Microtonal sounds have interested me for several years. Random, or 'chance music' like that of John Cage, has also intrigued me for a long time. In addition I find that counterpoint, similar to Bach and Schoenberg, stimulates my creative thinking. Using the Sonuus i2M MIDI Converter with a inexpensive contact microphone, I was able to convert random sound vibrations into microtonal musical pitches. At first I drove to different areas, trying to capture the data that I desired into my iPad mini via the MidiVision app. For example, I attempted to use trees branches, which were blowing in the wind, in the Santa Fe National Forest. The Rio Grande Gorge Bridge was tried as well, by attaching the contact microphone to the steel structure while it was windy outside. Data was also collected from the 'Whisper Gallery' at the Very Large Array.
Unfortunately, none of these resulted in the kind of MIDI data that I was looking for. Later on, it occurred to me that mechanical devices might work better. Everything that I needed was in my apartment. The dishwasher, washing machine, and dryer became the sources of the vibration needed for my equipment to capture.
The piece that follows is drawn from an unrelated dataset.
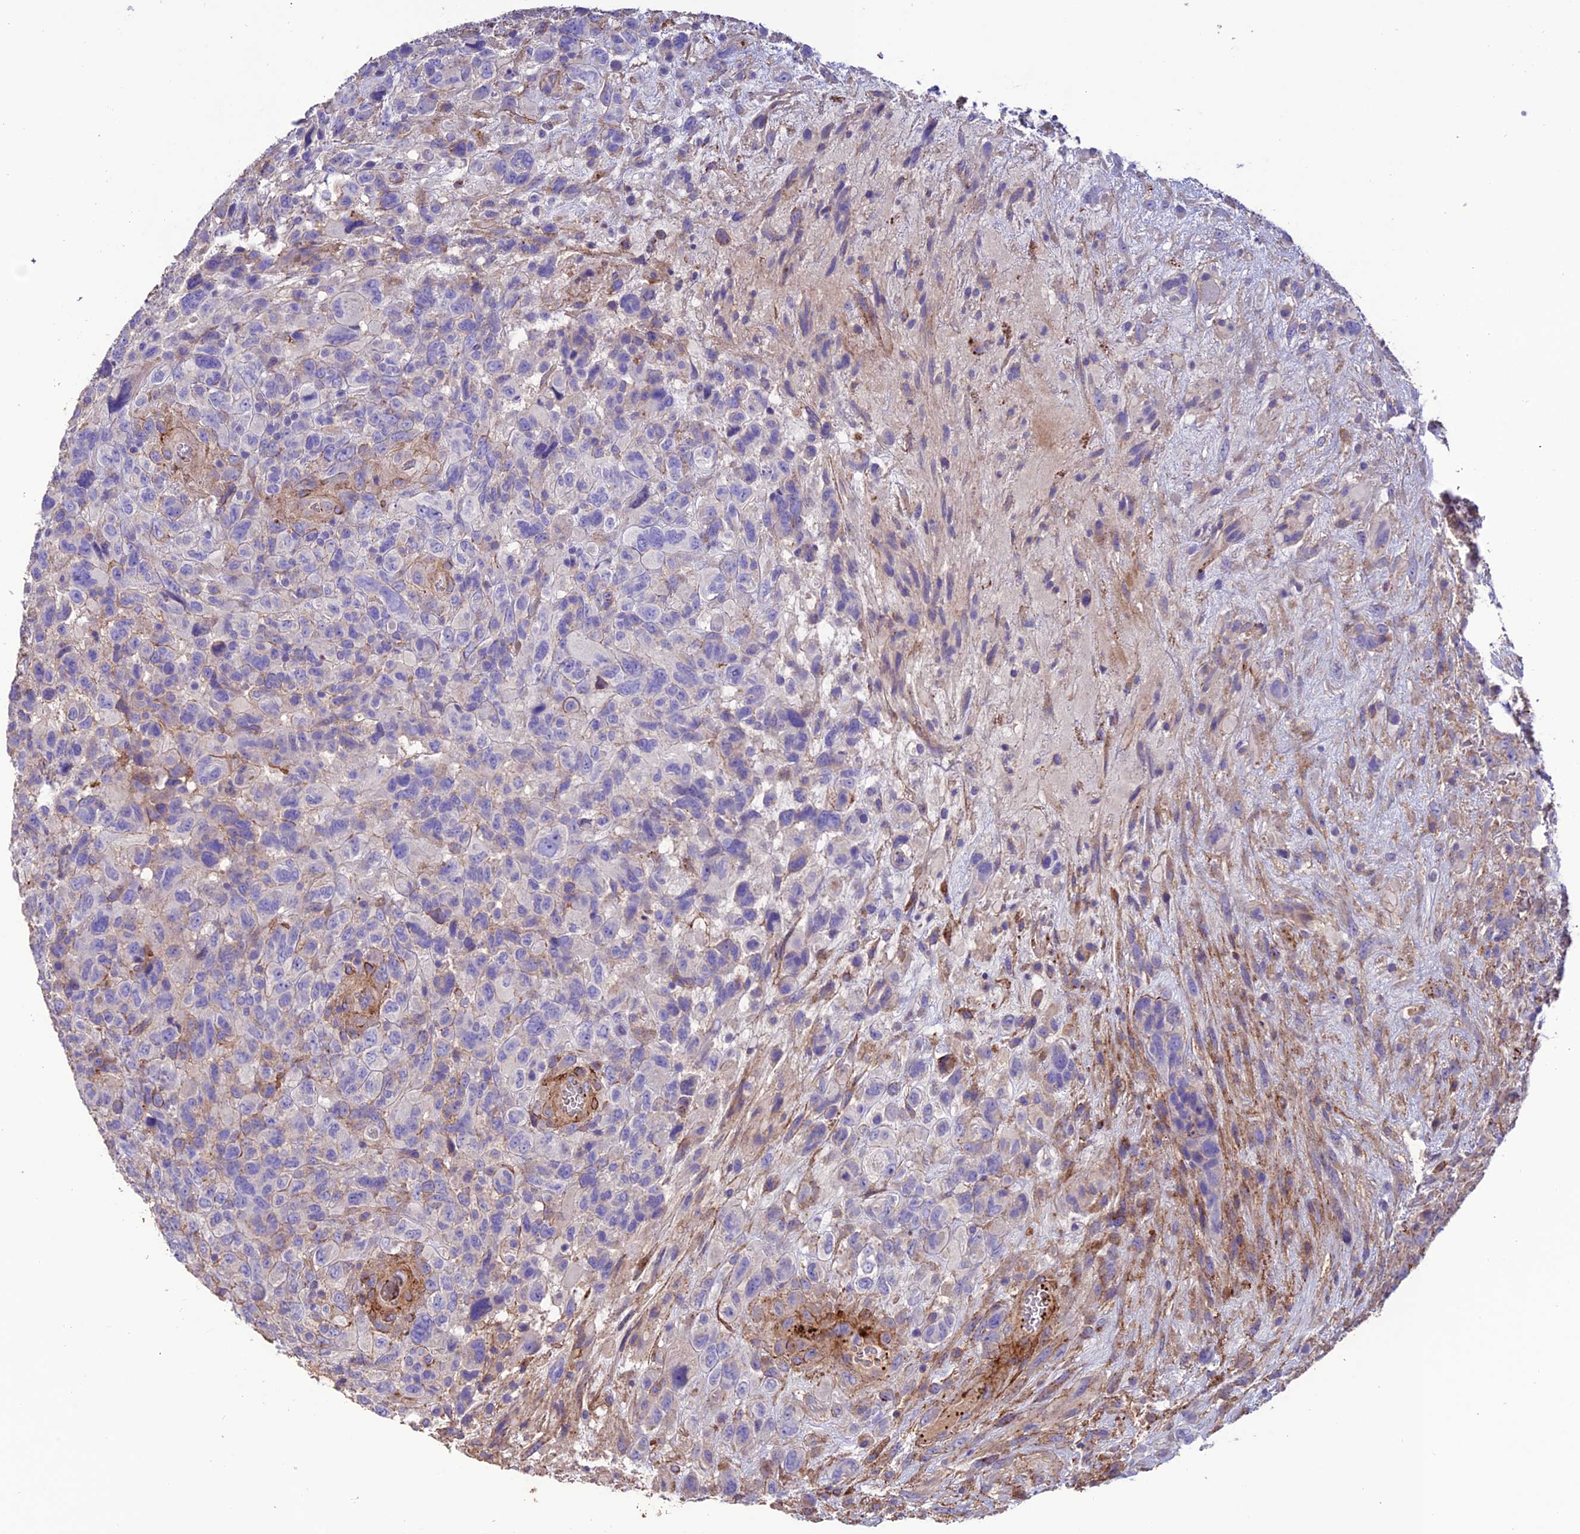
{"staining": {"intensity": "negative", "quantity": "none", "location": "none"}, "tissue": "glioma", "cell_type": "Tumor cells", "image_type": "cancer", "snomed": [{"axis": "morphology", "description": "Glioma, malignant, High grade"}, {"axis": "topography", "description": "Brain"}], "caption": "The IHC image has no significant expression in tumor cells of malignant high-grade glioma tissue.", "gene": "REX1BD", "patient": {"sex": "male", "age": 61}}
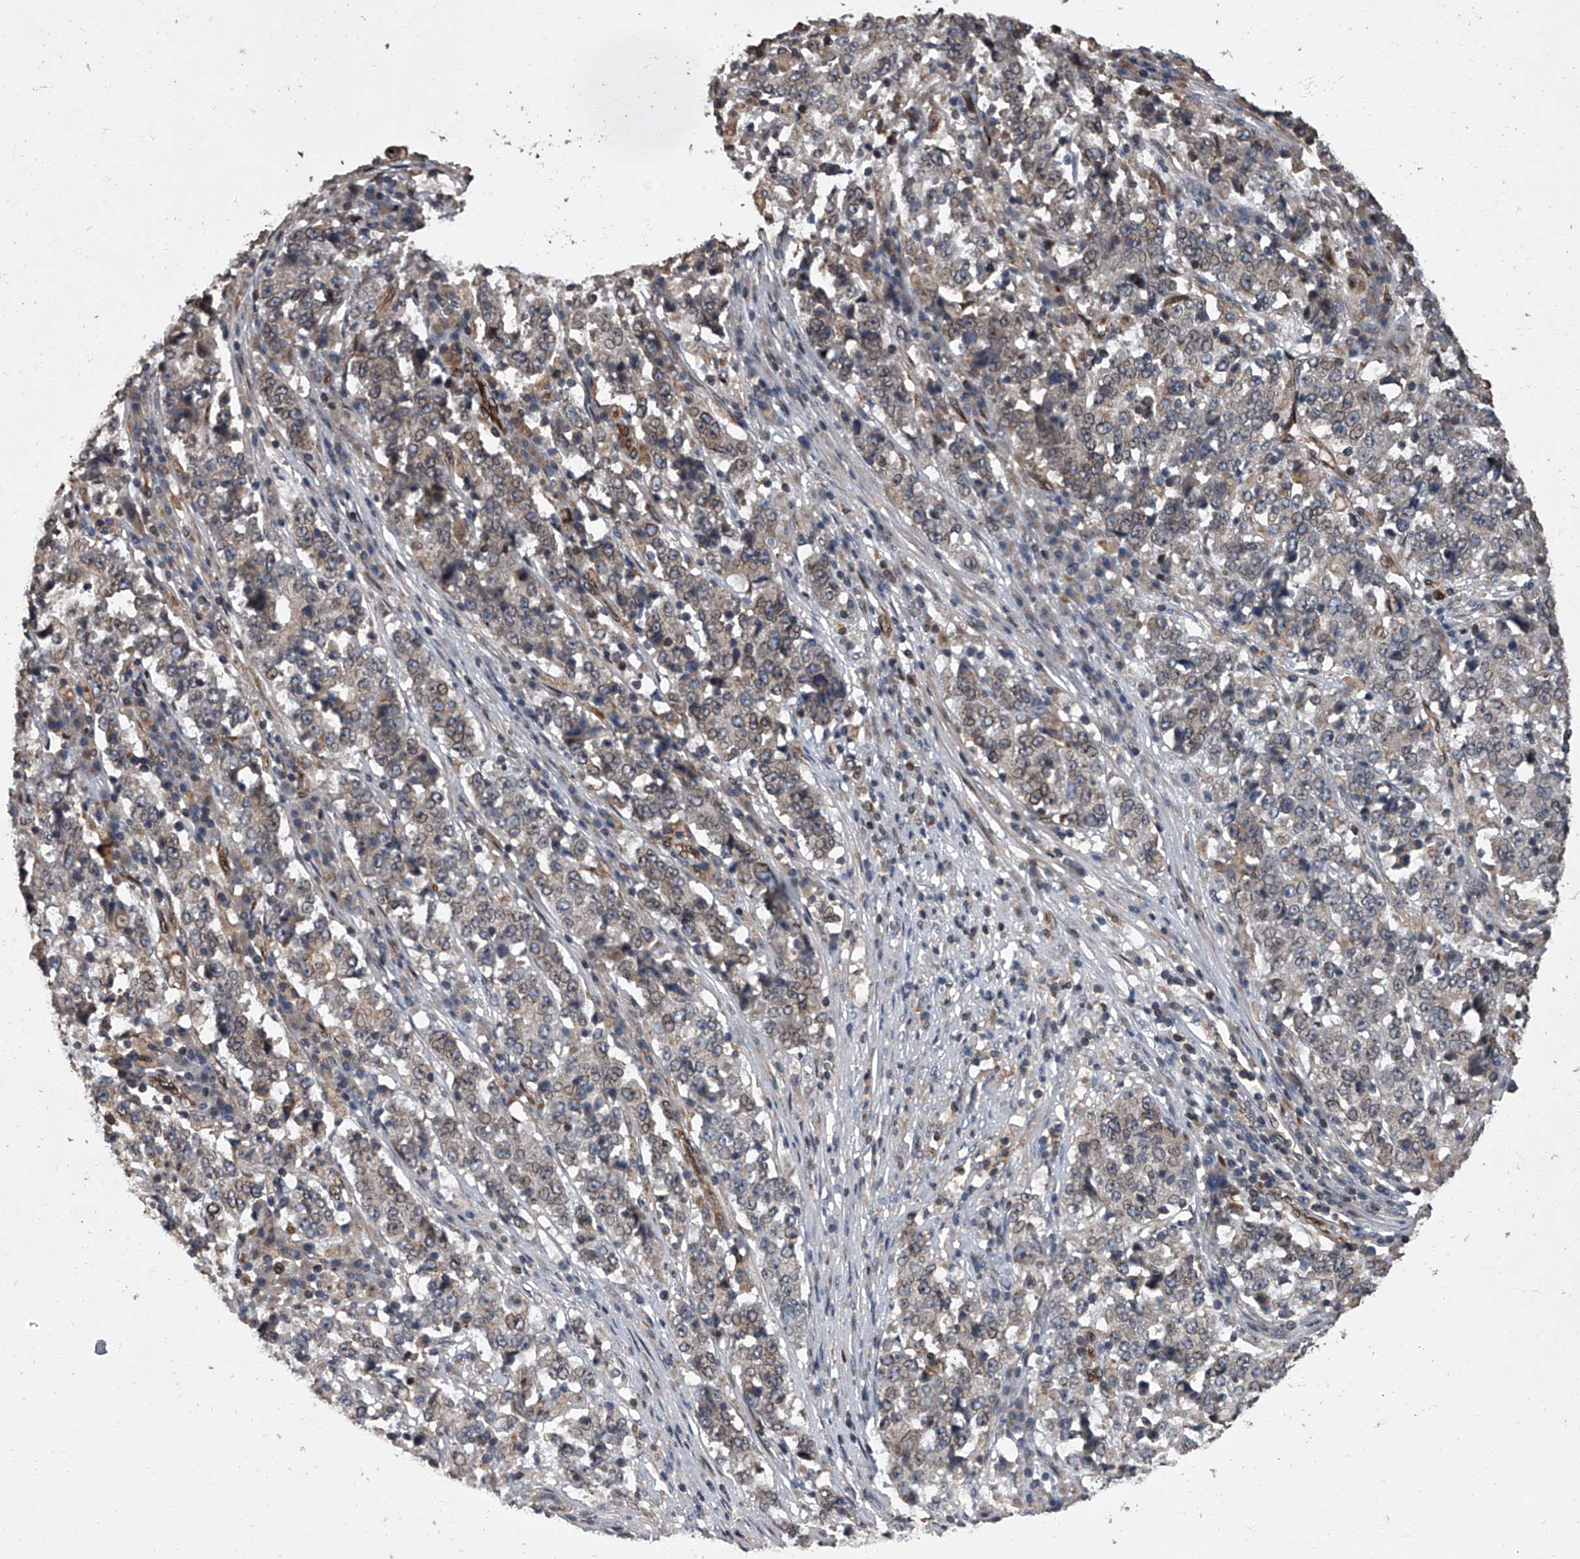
{"staining": {"intensity": "weak", "quantity": "<25%", "location": "cytoplasmic/membranous,nuclear"}, "tissue": "stomach cancer", "cell_type": "Tumor cells", "image_type": "cancer", "snomed": [{"axis": "morphology", "description": "Adenocarcinoma, NOS"}, {"axis": "topography", "description": "Stomach"}], "caption": "DAB (3,3'-diaminobenzidine) immunohistochemical staining of human stomach cancer reveals no significant positivity in tumor cells.", "gene": "LRRC8C", "patient": {"sex": "male", "age": 59}}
Each appliance generated a monophonic MIDI file. This allowed me to take each of the three files to create one master file, resulting in a polyphonic composition with random counterpoint and microtonal pitches.
In 1993, Brian Eno released "Neroli." Subconsciously, that album influenced my production of "beyond" in the sense of the sounds and length of the piece. For example, the MIDI file was slowed all the way down to 20 BPM, resulting in a 56 minute long track. The sounds were generated using only one synth patch from the NLog Synth PRO app within my iPad.
The end result reminds me of the 'alien hotel' scenes at the end of "2001: A Space Odyssey."
While this was not intentional, I was happy because I wanted something that was relaxing and that seemed a bit alien as well. My hope is that listeners can find this album useful to relieve stress and to creatively daydream.